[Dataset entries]
%%

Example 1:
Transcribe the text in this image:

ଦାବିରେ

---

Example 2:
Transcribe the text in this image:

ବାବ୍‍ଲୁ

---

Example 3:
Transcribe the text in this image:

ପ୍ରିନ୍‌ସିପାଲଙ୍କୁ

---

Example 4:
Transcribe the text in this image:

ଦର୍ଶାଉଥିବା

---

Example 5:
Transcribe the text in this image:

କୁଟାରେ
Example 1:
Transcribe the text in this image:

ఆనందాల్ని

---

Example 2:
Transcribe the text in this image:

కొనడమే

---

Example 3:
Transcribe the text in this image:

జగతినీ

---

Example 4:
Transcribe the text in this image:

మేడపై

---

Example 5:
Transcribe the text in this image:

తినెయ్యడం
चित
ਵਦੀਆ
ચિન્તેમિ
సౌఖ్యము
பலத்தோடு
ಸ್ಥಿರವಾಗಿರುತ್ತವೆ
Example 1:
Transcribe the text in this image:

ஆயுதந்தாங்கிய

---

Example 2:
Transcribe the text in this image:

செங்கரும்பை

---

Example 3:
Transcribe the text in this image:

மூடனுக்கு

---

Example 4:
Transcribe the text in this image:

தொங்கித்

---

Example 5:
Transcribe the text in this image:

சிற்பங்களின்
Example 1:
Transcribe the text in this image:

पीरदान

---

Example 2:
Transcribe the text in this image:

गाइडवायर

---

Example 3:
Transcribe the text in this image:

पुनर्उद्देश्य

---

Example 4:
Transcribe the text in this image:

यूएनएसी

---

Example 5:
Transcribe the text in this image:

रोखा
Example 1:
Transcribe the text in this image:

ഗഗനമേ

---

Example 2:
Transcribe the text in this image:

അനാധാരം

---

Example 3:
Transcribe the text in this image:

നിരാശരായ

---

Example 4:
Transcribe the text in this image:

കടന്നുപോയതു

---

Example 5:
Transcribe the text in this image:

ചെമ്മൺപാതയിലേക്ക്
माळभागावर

%%

Your objective: Each of the entries must be set down exactly, none omitted.

Solution:
Example 1:
Transcribe the text in this image:

ଦାବିରେ

---

Example 2:
Transcribe the text in this image:

ବାବ୍‍ଲୁ

---

Example 3:
Transcribe the text in this image:

ପ୍ରିନ୍‌ସିପାଲଙ୍କୁ

---

Example 4:
Transcribe the text in this image:

ଦର୍ଶାଉଥିବା

---

Example 5:
Transcribe the text in this image:

କୁଟାରେ
Example 1:
Transcribe the text in this image:

ఆనందాల్ని

---

Example 2:
Transcribe the text in this image:

కొనడమే

---

Example 3:
Transcribe the text in this image:

జగతినీ

---

Example 4:
Transcribe the text in this image:

మేడపై

---

Example 5:
Transcribe the text in this image:

తినెయ్యడం
चित
ਵਦੀਆ
ચિન્તેમિ
సౌఖ్యము
பலத்தோடு
ಸ್ಥಿರವಾಗಿರುತ್ತವೆ
Example 1:
Transcribe the text in this image:

ஆயுதந்தாங்கிய

---

Example 2:
Transcribe the text in this image:

செங்கரும்பை

---

Example 3:
Transcribe the text in this image:

மூடனுக்கு

---

Example 4:
Transcribe the text in this image:

தொங்கித்

---

Example 5:
Transcribe the text in this image:

சிற்பங்களின்
Example 1:
Transcribe the text in this image:

पीरदान

---

Example 2:
Transcribe the text in this image:

गाइडवायर

---

Example 3:
Transcribe the text in this image:

पुनर्उद्देश्य

---

Example 4:
Transcribe the text in this image:

यूएनएसी

---

Example 5:
Transcribe the text in this image:

रोखा
Example 1:
Transcribe the text in this image:

ഗഗനമേ

---

Example 2:
Transcribe the text in this image:

അനാധാരം

---

Example 3:
Transcribe the text in this image:

നിരാശരായ

---

Example 4:
Transcribe the text in this image:

കടന്നുപോയതു

---

Example 5:
Transcribe the text in this image:

ചെമ്മൺപാതയിലേക്ക്
माळभागावर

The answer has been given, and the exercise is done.